#### Assignment:
Locate every line in the material below that has the word "scroll". Copy each of those lines.

#### Data extracts:
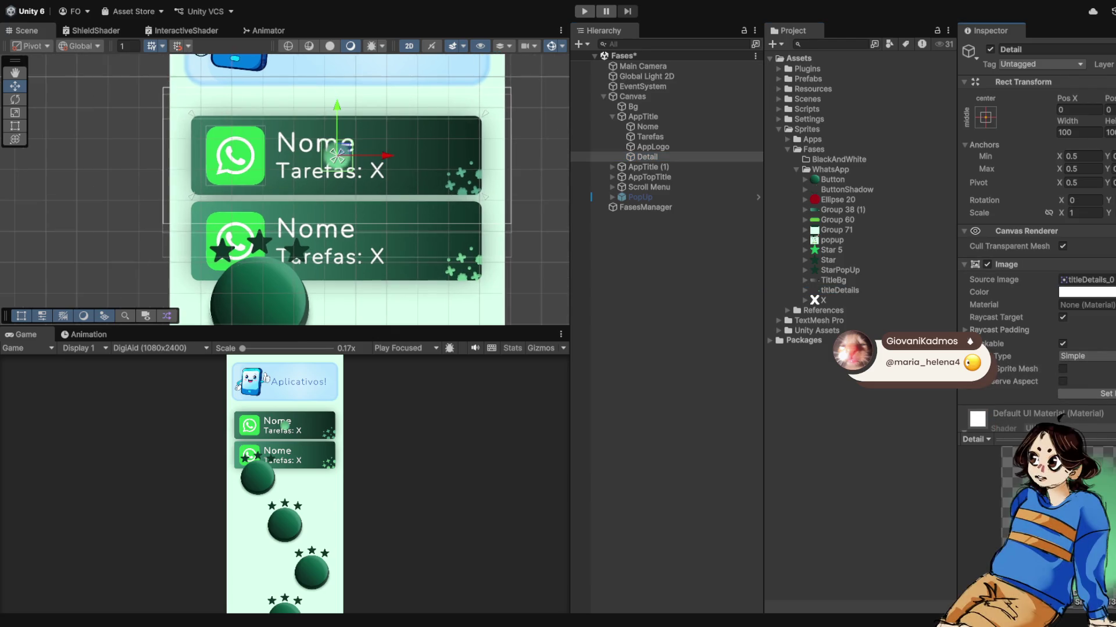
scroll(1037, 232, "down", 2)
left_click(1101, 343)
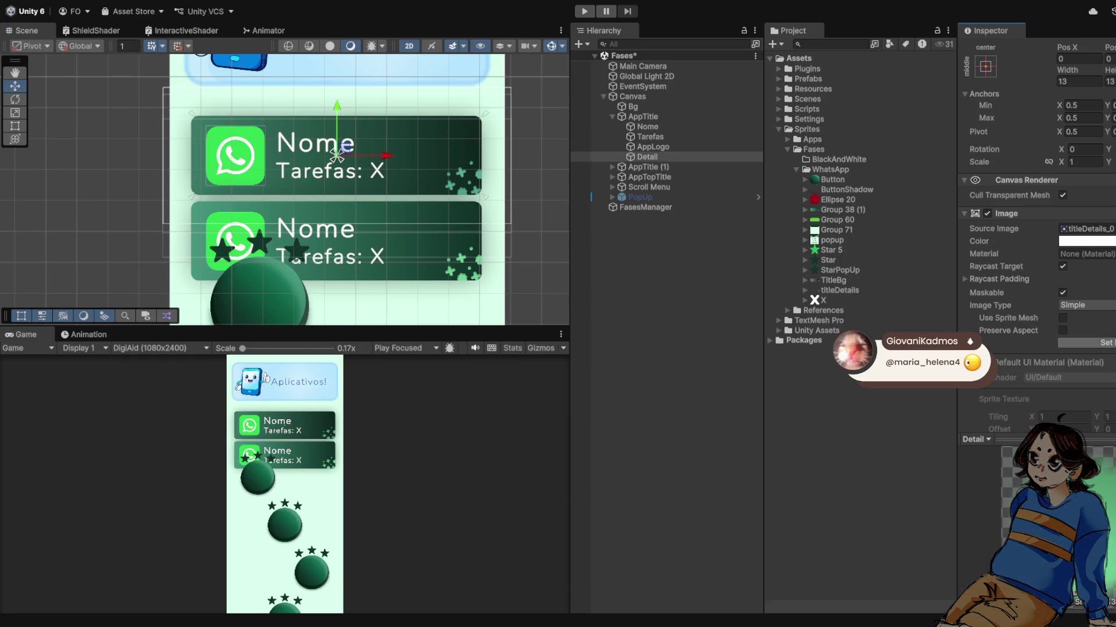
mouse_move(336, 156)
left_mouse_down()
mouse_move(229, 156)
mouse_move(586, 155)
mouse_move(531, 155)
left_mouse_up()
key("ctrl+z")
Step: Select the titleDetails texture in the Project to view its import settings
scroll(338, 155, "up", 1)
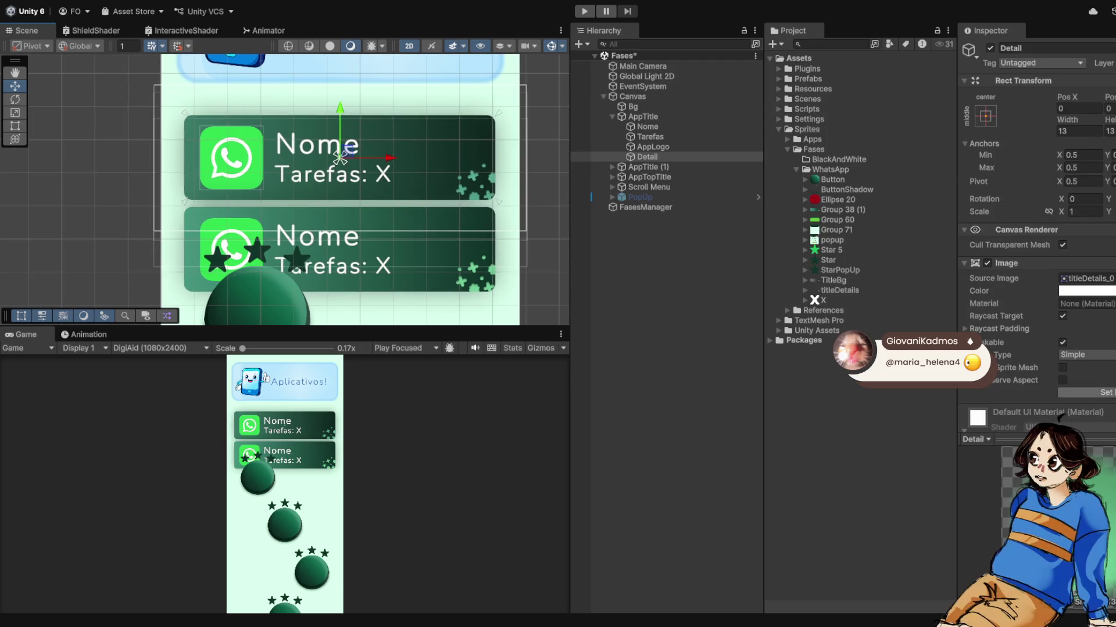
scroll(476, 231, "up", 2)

* * *

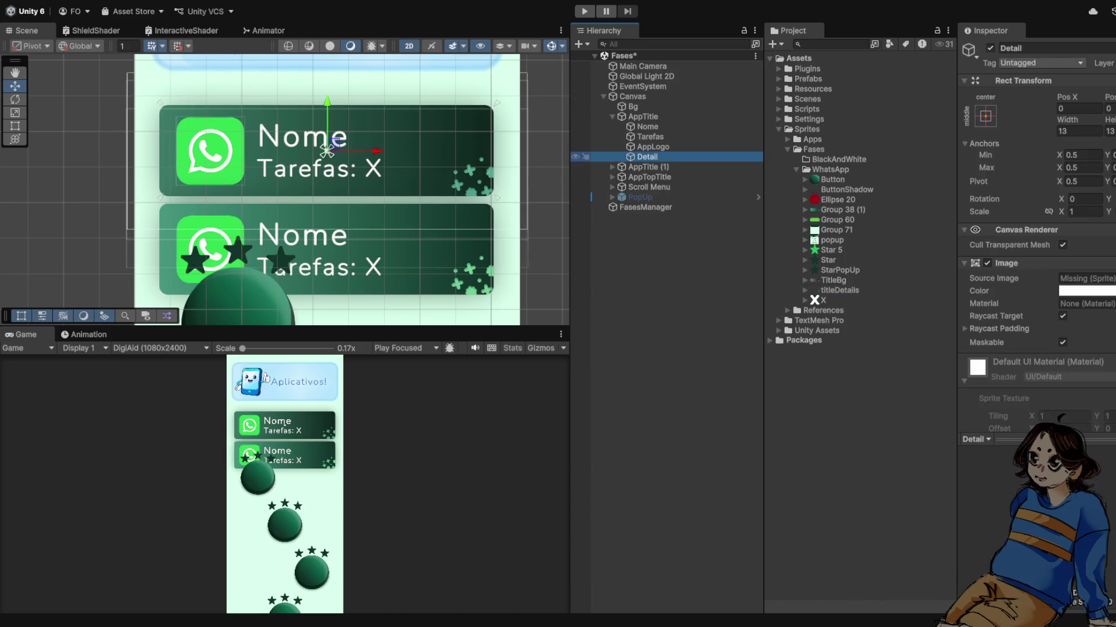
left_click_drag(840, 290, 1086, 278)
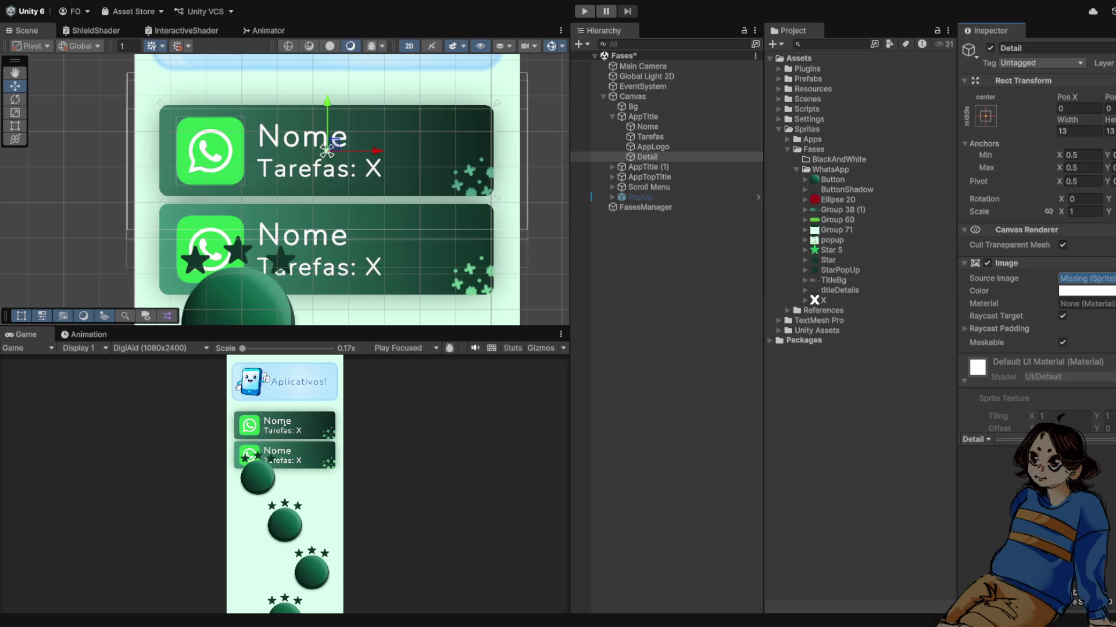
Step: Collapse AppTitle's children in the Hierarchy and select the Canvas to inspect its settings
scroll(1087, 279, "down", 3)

#### Exercise answer:
scroll(1037, 232, "down", 2)
scroll(338, 155, "up", 1)
scroll(476, 231, "up", 2)
scroll(1087, 279, "down", 3)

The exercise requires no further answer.